> [Quellenauszug]
▽

# Was sind die Vorteile von DB2 im Gegensatz zu einer Oracle-Datenbank?



## ebruss17 (15. Dez 2014)

Hallo Community,

ich arbeiter momentan mit einer DB2-Datenbank und würde gerne wissen, was die Vorteile von DB2 gegenüber einer Oracle-Datenbank ist. Ich wäre für jede Hilfe dankbar.


----------



## VfL_Freak (15. Dez 2014)

Moin,

entweder dies:
Difference Between DB2 and Oracle | Difference Between | DB2 vs Oracle
DB2 vs. Microsoft SQL Server vs. Oracle Comparison

oder weitere Suchergebnisse unter:
db2 vs. oracle - Searchya - Search Results Yahoo Suche Suchergebnisse

Gruß
Klaus


----------



## ebruss17 (15. Dez 2014)

Sind denn keine deutschen Quellen zu finden? Wäre mir ehrlich gesagt lieber...


----------



## VfL_Freak (15. Dez 2014)

Möglicherweise schon, warum versuchst Du es selbst mal ??????

Im Übrigen ist in der IT durchaus schon Englisch die Sprache der Wahl !!


----------



## ebruss17 (15. Dez 2014)

ich habe schon viele deutsche Quellen gefunden, da werden aber nicht die Vorteile von DB2 im Gegensatz zu Oracle beschrieben!!!


----------



## VfL_Freak (15. Dez 2014)

Vorteil DB2 Oracle - Searchya - Search Results Yahoo Suche Suchergebnisse


----------

△

> [Aufgaben]
a: Übertragen Sie den Satz „Sind denn keine deutschen Quellen zu finden?“ aus dem Forenthread ins Englische.
b: Schreiben Sie bitte aus dem Forenthread den Teil ab, der mit den Worten beginnt, die „Sind denn keine“ enthalten, und mit „der Wahl !!“ endet.
Die Einträge sind eigenständiges Material und gehören nicht zum Forenthread.

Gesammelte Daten
▽

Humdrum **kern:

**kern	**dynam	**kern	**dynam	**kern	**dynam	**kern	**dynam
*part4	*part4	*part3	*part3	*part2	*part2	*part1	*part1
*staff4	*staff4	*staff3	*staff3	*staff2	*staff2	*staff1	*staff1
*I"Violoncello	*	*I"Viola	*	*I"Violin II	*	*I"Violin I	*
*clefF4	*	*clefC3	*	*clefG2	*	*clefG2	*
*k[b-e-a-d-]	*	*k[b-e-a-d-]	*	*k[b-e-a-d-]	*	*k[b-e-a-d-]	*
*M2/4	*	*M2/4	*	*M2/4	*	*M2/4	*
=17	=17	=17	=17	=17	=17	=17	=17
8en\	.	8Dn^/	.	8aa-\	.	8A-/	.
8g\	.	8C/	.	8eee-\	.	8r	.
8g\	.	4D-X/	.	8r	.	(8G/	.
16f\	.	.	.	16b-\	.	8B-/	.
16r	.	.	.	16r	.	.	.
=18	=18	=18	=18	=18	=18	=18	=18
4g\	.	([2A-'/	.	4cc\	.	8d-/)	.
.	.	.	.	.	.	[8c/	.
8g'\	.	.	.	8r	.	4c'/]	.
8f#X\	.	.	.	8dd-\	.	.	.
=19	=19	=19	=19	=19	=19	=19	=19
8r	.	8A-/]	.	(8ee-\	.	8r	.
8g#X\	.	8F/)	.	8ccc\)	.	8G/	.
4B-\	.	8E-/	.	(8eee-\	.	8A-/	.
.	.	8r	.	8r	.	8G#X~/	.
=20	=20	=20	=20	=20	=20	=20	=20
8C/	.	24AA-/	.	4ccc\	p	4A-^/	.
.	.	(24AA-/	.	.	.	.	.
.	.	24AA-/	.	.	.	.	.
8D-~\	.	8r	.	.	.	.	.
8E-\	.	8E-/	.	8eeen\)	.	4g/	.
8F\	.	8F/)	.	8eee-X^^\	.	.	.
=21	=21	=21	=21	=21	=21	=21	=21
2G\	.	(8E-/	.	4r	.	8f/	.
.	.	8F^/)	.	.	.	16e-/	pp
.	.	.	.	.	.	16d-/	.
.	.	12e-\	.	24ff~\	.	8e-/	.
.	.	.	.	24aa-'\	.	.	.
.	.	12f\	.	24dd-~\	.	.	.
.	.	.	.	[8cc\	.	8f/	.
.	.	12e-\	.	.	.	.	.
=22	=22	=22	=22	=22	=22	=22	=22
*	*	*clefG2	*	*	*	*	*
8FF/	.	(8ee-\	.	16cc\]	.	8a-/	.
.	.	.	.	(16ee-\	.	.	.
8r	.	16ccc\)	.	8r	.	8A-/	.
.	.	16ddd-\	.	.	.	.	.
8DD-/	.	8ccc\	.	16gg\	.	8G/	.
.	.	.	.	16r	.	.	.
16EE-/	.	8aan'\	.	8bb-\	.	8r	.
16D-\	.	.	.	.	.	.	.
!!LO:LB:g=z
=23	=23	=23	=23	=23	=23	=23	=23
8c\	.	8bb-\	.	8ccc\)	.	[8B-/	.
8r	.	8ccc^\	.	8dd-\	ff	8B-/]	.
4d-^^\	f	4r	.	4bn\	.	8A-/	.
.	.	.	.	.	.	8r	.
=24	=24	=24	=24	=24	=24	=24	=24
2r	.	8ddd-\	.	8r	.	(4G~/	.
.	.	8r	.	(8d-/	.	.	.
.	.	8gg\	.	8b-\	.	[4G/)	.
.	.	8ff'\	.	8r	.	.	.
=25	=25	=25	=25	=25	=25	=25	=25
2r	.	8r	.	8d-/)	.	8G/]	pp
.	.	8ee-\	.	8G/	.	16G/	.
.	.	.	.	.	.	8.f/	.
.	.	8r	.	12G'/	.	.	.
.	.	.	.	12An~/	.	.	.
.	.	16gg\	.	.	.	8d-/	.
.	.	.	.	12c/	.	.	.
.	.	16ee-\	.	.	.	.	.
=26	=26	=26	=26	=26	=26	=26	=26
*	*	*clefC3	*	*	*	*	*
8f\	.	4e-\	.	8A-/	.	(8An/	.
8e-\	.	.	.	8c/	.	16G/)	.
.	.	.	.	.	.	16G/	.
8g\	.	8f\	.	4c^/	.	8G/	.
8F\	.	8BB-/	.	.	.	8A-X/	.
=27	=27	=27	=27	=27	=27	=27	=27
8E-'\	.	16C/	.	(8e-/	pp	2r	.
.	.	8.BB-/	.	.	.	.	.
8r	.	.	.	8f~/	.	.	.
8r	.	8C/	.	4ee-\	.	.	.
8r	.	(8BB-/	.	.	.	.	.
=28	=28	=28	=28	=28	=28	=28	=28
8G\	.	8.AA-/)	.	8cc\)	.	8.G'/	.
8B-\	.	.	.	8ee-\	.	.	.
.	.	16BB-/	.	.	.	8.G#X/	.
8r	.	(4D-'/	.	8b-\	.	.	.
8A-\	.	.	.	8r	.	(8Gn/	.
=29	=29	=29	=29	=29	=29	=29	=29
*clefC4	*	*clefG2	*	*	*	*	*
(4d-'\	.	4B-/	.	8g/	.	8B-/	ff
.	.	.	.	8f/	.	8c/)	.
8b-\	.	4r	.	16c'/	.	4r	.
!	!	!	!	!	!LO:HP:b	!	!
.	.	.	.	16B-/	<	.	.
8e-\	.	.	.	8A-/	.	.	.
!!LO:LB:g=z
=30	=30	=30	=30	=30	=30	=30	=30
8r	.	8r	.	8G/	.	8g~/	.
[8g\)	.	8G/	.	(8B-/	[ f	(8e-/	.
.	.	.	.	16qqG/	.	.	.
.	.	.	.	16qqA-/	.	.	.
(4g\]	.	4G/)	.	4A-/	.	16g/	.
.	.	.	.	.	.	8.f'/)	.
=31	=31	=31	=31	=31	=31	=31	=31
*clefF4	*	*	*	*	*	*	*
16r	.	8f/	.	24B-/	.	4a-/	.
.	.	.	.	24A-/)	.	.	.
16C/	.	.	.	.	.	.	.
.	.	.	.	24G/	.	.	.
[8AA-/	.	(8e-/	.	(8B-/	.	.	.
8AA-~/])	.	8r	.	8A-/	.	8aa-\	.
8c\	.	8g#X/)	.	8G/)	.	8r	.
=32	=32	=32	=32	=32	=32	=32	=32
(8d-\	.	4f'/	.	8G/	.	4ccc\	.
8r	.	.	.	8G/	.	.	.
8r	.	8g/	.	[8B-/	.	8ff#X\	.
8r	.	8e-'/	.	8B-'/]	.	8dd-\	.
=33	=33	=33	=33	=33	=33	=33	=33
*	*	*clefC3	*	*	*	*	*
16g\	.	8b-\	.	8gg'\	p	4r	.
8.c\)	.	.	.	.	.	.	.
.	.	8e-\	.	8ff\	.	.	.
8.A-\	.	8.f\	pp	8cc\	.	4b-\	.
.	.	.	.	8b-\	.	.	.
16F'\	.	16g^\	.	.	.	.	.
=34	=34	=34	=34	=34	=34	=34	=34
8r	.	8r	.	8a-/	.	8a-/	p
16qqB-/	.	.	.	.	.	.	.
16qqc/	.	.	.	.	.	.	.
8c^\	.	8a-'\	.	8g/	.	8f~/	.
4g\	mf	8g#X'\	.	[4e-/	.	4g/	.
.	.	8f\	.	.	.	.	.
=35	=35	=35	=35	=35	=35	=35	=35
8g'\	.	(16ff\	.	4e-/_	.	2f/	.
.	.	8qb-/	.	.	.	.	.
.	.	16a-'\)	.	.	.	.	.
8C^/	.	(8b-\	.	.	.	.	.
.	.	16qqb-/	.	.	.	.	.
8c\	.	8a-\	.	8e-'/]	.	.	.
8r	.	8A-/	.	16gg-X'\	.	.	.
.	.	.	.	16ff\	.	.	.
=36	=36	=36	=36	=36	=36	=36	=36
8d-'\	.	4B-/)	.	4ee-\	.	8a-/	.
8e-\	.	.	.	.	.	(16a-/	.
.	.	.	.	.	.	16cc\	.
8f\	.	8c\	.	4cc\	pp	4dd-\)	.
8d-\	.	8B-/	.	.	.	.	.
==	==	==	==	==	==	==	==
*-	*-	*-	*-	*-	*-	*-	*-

△

> [Lösungen]
a: Are there no German sources to be found?

b:
Sind denn keine deutschen Quellen zu finden? Wäre mir ehrlich gesagt lieber...


----------



## VfL_Freak (15. Dez 2014)

Möglicherweise schon, warum versuchst Du es selbst mal ??????

Im Übrigen ist in der IT durchaus schon Englisch die Sprache der Wahl !!